El apoyo de Brigadas es incluyente, pues PBI no toma acciones, solo acompaña y así permite que nosotras ejercemos nuestros derechos; eso es lo relevante. Nosotras tenemos un agradecimiento infinito a Brigadas, sabiendo que ustedes están aquí y nosotras no estamos solas”.
Mirtala Hérnandez Agustín, hermana de Luz Leticia
Debido a la cooptación del sistema de justicia acontecida en los últimos años, estos dos procesos judiciales ahora parecen entrampados, pues ya son varias las audiencias suspendidas y a varios de los imputados en el caso DM se les cambió la medida coercitiva por arresto domiciliario. A pesar de estos obstáculos, las y los familiares no decaen en su lucha por la justicia, pues consideran que uno de los pasos principales ya se ha dado: la apertura de los procesos y la acusación a los militares y policías identificados como implicados en los hechos.
Desde PBI vamos a seguir acompañando a los y las defensoras en sus luchas pacíficas contra la impunidad, por la defensa de los derechos humanos y por su derecho a la tierra y al territorio. Vamos a estar a su lado escuchando sus historias con la profunda admiración que nos provoca su valentía y perseverancia, y a caminar a su lado en la construcción de un país en paz donde prevalezca la justicia social.

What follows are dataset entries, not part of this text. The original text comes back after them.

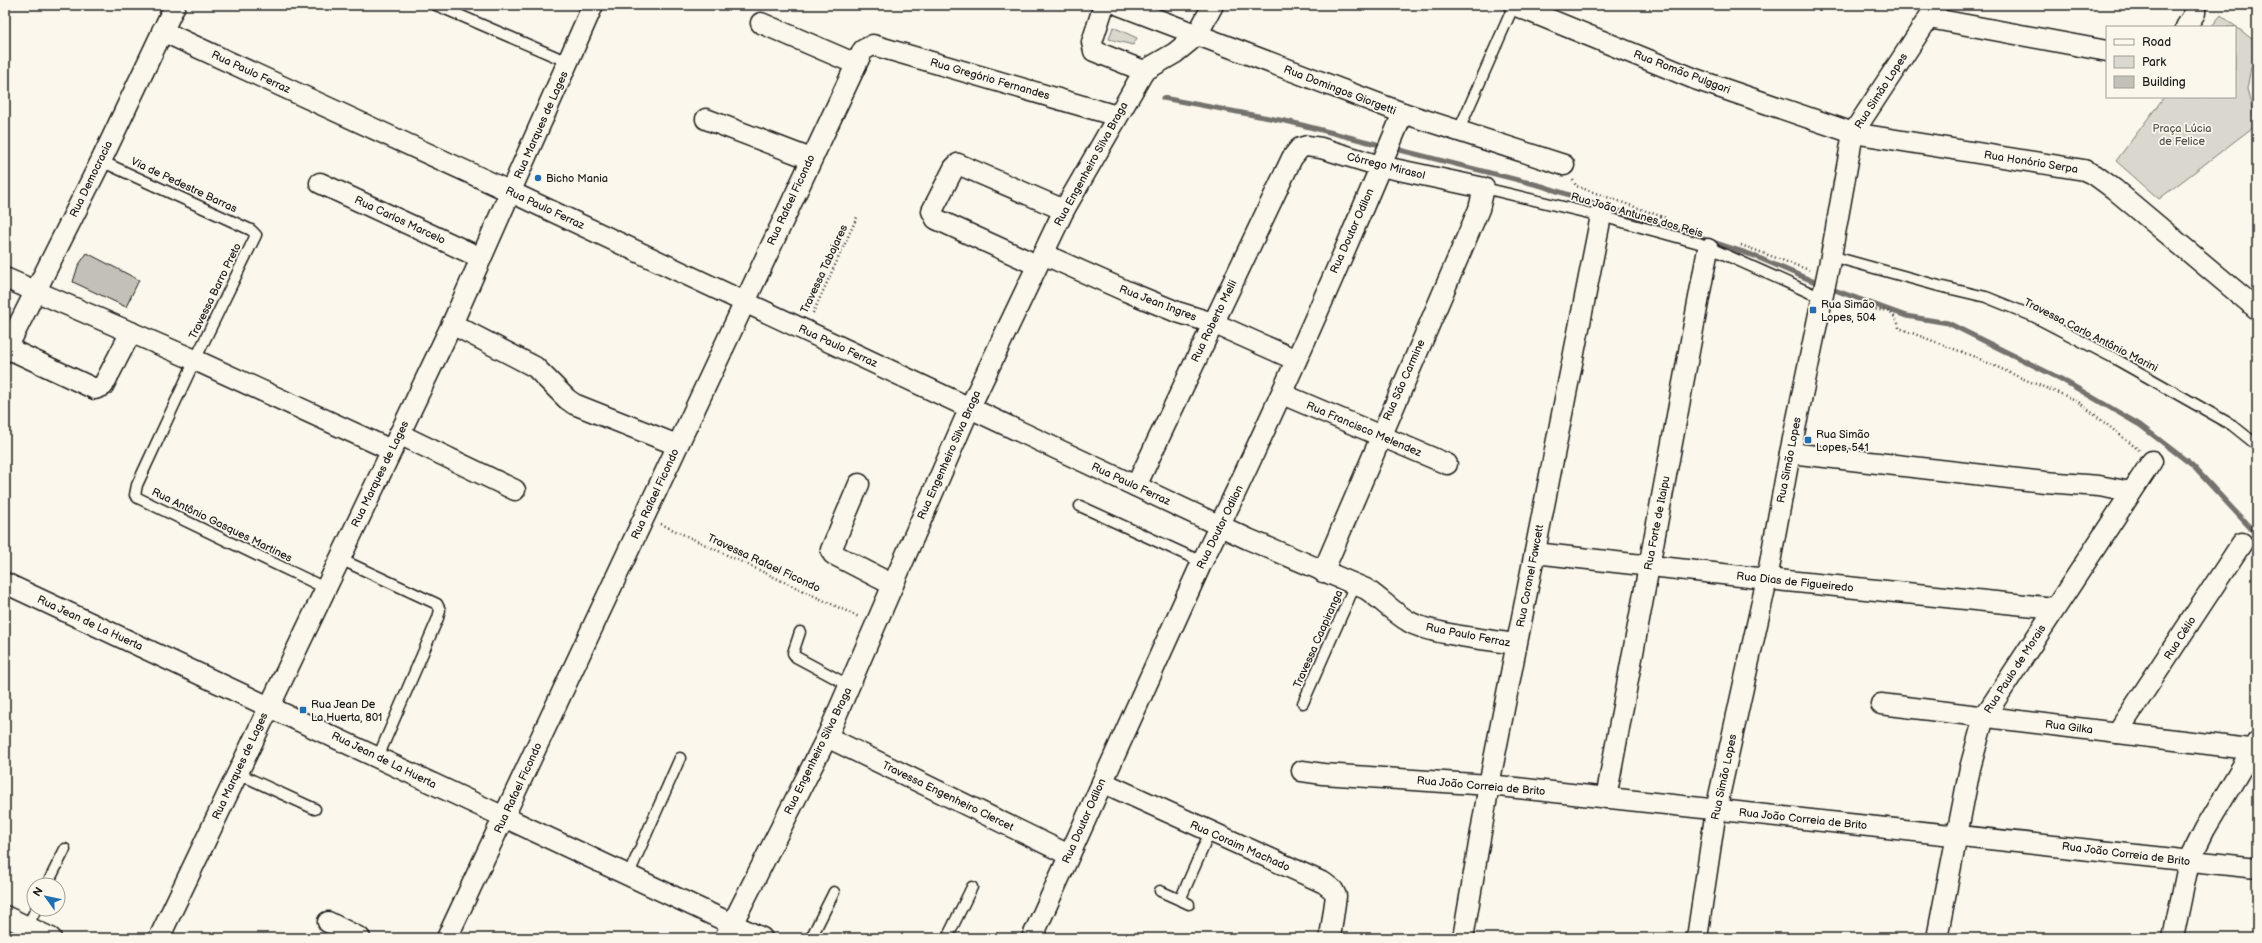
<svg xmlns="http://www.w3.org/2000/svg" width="2262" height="943" viewBox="0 0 2262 943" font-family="'Balsamiq Sans',sans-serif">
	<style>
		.green { fill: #dad7ce; stroke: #7b7a75 }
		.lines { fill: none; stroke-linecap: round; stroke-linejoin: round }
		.stream { stroke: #74726e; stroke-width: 5 }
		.building { fill: #c3c0b8; stroke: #1c1c1c }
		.service-casing { stroke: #1c1c1c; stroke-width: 13 }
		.minor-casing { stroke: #1c1c1c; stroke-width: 23 }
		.path { stroke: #1c1c1c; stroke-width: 2.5; stroke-dasharray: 1 3; stroke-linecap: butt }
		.service { stroke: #fbf7ec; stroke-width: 10 }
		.minor { stroke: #fbf7ec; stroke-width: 20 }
		.poi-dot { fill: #1f6fb2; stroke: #fbf7ec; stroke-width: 1.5 }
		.labels { text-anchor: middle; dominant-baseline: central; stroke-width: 3.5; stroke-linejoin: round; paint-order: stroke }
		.street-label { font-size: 11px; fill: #1c1c1c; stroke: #fbf7ec }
		.park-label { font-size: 11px; fill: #555451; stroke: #fbf7ec }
		.poi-label { font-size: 11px; fill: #1c1c1c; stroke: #fbf7ec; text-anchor: start }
	</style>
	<rect width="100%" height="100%" fill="#fbf7ec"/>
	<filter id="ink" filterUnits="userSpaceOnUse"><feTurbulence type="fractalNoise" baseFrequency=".025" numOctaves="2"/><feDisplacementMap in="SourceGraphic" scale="8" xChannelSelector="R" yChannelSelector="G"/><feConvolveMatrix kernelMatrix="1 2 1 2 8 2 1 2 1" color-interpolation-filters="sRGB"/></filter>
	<g filter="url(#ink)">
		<g class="green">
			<polygon points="2221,15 2257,43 2257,57 2251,67 2247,89 2256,125 2159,199 2116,161 2164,97 2235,97 2235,27 2211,27"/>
			<polygon points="1113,27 1137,38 1133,45 1109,39"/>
		</g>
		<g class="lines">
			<g class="stream">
				<polyline points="1163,98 1290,122 1384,146"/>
				<polyline points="1392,148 1542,186 1752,255 1822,285"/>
				<polyline points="1829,288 1906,316 1948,323 2061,379 2140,425 2192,465 2257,535"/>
			</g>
		</g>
		<polygon class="building" points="87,253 139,280 126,307 73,282 78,266"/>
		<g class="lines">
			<defs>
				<g id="service">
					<polyline points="436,5 568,62"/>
					<polyline points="1458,132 1514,5"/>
					<polyline points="101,161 251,230 256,235 195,360 137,485 135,495 138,498 325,588"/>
					<polyline points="1484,188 1601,216 1699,243 1822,298"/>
					<polyline points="1831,256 1939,286 1986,297 2033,316 2112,357 2232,425 2257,445"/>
					<polyline points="1080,506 1202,562"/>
					<polyline points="340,559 437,604 440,610 438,618 378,757"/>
					<polyline points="800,632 793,653 796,657 850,686"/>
					<polyline points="1303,703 1355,585"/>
					<polyline points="237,773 315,809"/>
					<polyline points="628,876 680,758"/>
					<polyline points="47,885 65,849"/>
					<polyline points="1160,891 1189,904"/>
					<polyline points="1180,900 1210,832"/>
					<polyline points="27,927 36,909"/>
					<polyline points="811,938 834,892"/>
					<polyline points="947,938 972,887"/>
				</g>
				<g id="minor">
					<polyline points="1104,5 1092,42 1094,51 1144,71"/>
					<polyline points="1119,5 1403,113 1564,165"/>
					<polyline points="1514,5 1695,79 1853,133 2084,170 2095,175 2114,189 2257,309"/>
					<polyline points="1929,18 2107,51"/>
					<polyline points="761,23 856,64"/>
					<polyline points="2186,27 2195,13 2195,5"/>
					<path d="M162,31L511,192L1248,539L1366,589C1381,599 1393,612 1408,621C1428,634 1490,640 1516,644"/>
					<polyline points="1144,71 1175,53 1197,35 1213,5"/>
					<polyline points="706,119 811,159"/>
					<polyline points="320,183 481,258"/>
					<polyline points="1043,254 1126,291 1177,312 1213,323 1296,360"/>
					<polyline points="1037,265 936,219 932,211 954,168 958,164 1064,210"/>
					<polyline points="5,278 195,360 391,450"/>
					<polyline points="452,324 535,367 567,399 574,404 677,445"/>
					<polyline points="7,348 95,389 103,386 131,332"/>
					<polyline points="5,352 101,161 175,5"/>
					<polyline points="1282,394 1447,464"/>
					<polyline points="399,434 515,490"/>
					<polyline points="1790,453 2045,482 2099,486 2131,492"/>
					<polyline points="859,484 831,550 833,554 893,585"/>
					<polyline points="1136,486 1292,158 1300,148 1307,146 1321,148 1380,166 1484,188 1479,209 1323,572"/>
					<polyline points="1535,553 1767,579 2055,608"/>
					<polyline points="5,583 762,938"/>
					<polyline points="1881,704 2257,750"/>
					<polyline points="2117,733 2242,543"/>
					<polyline points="827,737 1069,855"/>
					<polyline points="1302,771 1323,774 1489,785 2257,868"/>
					<polyline points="1102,782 1324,883 1333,890 1336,896 1330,938"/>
					<polyline points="1606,798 1708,249"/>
					<polyline points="5,916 51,938"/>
					<polyline points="328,922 360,938"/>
					<polyline points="159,938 452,324 593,5"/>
					<polyline points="447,938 863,50 873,45 1117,116"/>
					<polyline points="725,938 827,737 970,407 1064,210 1144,71"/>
					<path d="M1032,938L1202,562C1274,415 1340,264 1403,113"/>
					<polyline points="1463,938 1489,785 1601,216"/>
					<polyline points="1697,938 1716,810 1767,579 1790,453 1831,256 1853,133 1937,5"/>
					<polyline points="1937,938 1970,768 1984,717 2152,461"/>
					<polyline points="2173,938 2189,861 2205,829 2257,742"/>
				</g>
			</defs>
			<use href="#service" class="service-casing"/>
			<use href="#minor" class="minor-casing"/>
			<g class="path">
				<polyline points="1573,180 1576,186 1666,218"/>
				<polyline points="1741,245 1809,270"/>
				<path d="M1840,304L1887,311C1894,315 1898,320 1899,328L1975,357L2026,380L2076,400L2139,450"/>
				<polyline points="813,313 858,215"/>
				<polyline points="661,524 859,617"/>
			</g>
			<use href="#service" class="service"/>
			<use href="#minor" class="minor"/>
		</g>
	</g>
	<g class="poi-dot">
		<circle cx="538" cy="178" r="4"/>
		<rect x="1809" y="306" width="8" height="8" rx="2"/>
		<rect x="1804" y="436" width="8" height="8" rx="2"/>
		<rect x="299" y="706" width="8" height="8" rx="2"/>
	</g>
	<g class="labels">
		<g class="street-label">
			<text transform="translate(251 72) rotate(25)">Rua Paulo Ferraz</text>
			<text transform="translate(1682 72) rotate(21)">Rua Romão Pulggari</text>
			<text transform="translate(990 79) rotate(16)">Rua Gregório Fernandes</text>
			<text transform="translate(1340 90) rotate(21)">Rua Domingos Giorgetti</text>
			<text transform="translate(1881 91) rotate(-57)">Rua Simão Lopes</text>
			<text transform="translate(541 125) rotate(-66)">Rua Marques de Lages</text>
			<text transform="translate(2031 162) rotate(9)">Rua Honório Serpa</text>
			<text transform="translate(1091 164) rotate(-61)">Rua Engenheiro Silva Braga</text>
			<text transform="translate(1386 166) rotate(14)">Córrego Mirasol</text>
			<text transform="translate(91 179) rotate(-64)">Rua Democracia</text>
			<text transform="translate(184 185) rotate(25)">Via de Pedestre Barras</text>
			<text transform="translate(791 200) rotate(-65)">Rua Rafael Ficondo</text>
			<text transform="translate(545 208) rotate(25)">Rua Paulo Ferraz</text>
			<text transform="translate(1637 215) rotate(16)">Rua João Antunes dos Reis</text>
			<text transform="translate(400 220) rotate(25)">Rua Carlos Marcelo</text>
			<text transform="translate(1352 231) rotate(-66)">Rua Doutor Odilon</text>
			<text transform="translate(824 269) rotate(-65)">Travessa Tabajares</text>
			<text transform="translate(215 291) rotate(-64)">Travessa Barro Preto</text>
			<text transform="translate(1158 303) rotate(21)">Rua Jean Ingres</text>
			<text transform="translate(1214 321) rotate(-64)">Rua Roberto Melli</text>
			<text transform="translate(2091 335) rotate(27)">Travessa Carlo Antônio Marini</text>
			<text transform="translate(838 346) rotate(25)">Rua Paulo Ferraz</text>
			<text transform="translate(1404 380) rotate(-66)">Rua São Carmine</text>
			<text transform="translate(1364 429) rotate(23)">Rua Francisco Melendez</text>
			<text transform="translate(949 455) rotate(-66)">Rua Engenheiro Silva Braga</text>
			<text transform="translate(1789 460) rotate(-79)">Rua Simão Lopes</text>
			<text transform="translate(380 474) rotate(-64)">Rua Marques de Lages</text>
			<text transform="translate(1131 484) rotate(25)">Rua Paulo Ferraz</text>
			<text transform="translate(655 494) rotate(-65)">Rua Rafael Ficondo</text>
			<text transform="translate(1657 523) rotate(-79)">Rua Forte de Itaipu</text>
			<text transform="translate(222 525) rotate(26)">Rua Antônio Gasques Martines</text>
			<text transform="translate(1220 527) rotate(-64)">Rua Doutor Odilon</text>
			<text transform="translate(764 563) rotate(25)">Travessa Rafael Ficondo</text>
			<text transform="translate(1530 576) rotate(-79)">Rua Coronel Fawcett</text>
			<text transform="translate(1795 582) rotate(6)">Rua Dias de Figueiredo</text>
			<text transform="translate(90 623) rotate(25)">Rua Jean de La Huerta</text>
			<text transform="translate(1468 635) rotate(11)">Rua Paulo Ferraz</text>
			<text transform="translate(2180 638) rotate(-57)">Rua Célio</text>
			<text transform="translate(1318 639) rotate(-66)">Travessa Caapiranga</text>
			<text transform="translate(2015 669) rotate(-57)">Rua Paulo de Morais</text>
			<text transform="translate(2069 727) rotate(7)">Rua Gilka</text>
			<text transform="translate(818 751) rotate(-64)">Rua Engenheiro Silva Braga</text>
			<text transform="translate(384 760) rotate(26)">Rua Jean de La Huerta</text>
			<text transform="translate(240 766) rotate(-65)">Rua Marques de Lages</text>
			<text transform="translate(1724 777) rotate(-78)">Rua Simão Lopes</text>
			<text transform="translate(1481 786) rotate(5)">Rua João Correia de Brito</text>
			<text transform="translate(518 788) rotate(-65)">Rua Rafael Ficondo</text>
			<text transform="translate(948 796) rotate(26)">Travessa Engenheiro Clercet</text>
			<text transform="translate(1803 819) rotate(6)">Rua João Correia de Brito</text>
			<text transform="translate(1084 821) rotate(-66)">Rua Doutor Odilon</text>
			<text transform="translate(1240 846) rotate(24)">Rua Coraim Machado</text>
			<text transform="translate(2126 854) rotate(7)">Rua João Correia de Brito</text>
		</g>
		<g class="park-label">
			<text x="2182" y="128">Praça Lúcia<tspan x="2182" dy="13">de Felice</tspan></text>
		</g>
		<g class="poi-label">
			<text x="546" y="178">Bicho Mania</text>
			<text x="1821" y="304">Rua Simão<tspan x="1821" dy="13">Lopes, 504</tspan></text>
			<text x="1816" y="434">Rua Simão<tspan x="1816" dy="13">Lopes, 541</tspan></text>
			<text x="311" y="704">Rua Jean De<tspan x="311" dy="13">La Huerta, 801</tspan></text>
		</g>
	</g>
	<rect width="2262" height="943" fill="none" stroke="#fbf7ec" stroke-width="20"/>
	<rect x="10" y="10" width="2242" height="923" fill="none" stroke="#1c1c1c" stroke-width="1.5" filter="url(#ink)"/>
	<rect x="2106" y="26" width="130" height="72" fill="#fbf7ec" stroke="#a29f99"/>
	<rect x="2114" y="39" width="20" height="6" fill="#fbf7ec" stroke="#a29f99"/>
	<text x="2142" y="46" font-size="12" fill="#1c1c1c">Road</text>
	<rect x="2114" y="56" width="20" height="12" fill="#dad7ce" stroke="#a29f99"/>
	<text x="2142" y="66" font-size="12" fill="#1c1c1c">Park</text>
	<rect x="2114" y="76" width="20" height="12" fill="#c3c0b8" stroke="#a29f99"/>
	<text x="2142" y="86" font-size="12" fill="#1c1c1c">Building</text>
	<g transform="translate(46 897) rotate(303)"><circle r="19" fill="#fbf7ec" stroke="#a29f99"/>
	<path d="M0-3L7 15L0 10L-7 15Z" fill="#1f6fb2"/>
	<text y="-6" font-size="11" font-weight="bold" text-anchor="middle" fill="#1c1c1c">N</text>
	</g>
</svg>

Los hechos relatados en este artículo fueron extraídos de boletines, revistas y otras publicaciones de PBI que van del año 1989 al 1999. Estos se conservan en el archivo del Centro de Investigaciones Regionales de Mesoamérica (CIRMA), ubicado en Antigua Guatemala.
1Hicimos una selección de las organizaciones más nombradas en las publicaciones revisadas para la elaboración de este artículo.
2En julio de 2023 la CC otorgó arresto domiciliario a los cuatro militares condenados. España, D., Caso Molina Theissen: dan arresto domiciliario a militares en giro de eventos, La Hora, 09.06.2023.